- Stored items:
┄┄┄┄┄┄┄┄┄┄┄┄┄┄┄┄┄┄┄┄
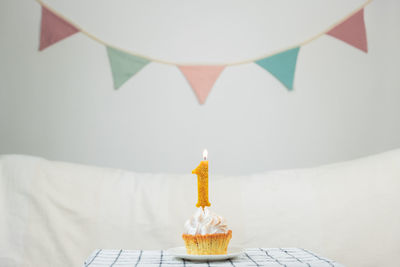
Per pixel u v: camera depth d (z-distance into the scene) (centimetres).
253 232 128
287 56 180
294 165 177
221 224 90
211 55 181
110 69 177
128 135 176
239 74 180
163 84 179
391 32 181
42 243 122
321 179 134
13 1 175
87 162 173
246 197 133
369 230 121
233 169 177
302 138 178
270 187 135
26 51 174
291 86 179
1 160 131
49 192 127
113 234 127
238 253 84
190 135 178
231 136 178
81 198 130
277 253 93
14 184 126
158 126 177
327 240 123
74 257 123
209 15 183
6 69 173
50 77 174
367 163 133
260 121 179
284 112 179
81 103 175
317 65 181
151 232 128
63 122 174
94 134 175
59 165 135
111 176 138
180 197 133
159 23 181
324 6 182
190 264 78
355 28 179
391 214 122
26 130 172
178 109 178
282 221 128
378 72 180
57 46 176
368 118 179
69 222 126
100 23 179
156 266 76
┄┄┄┄┄┄┄┄┄┄┄┄┄┄┄┄┄┄┄┄
- WHAT YOU SHOULD DO: Using the records above, copy word for word the line with "128 135 176", the line with "260 121 179", and every line between them.

- EXPECTED ANSWER:
128 135 176
239 74 180
163 84 179
391 32 181
42 243 122
321 179 134
13 1 175
87 162 173
246 197 133
369 230 121
233 169 177
302 138 178
270 187 135
26 51 174
291 86 179
1 160 131
49 192 127
113 234 127
238 253 84
190 135 178
231 136 178
81 198 130
277 253 93
14 184 126
158 126 177
327 240 123
74 257 123
209 15 183
6 69 173
50 77 174
367 163 133
260 121 179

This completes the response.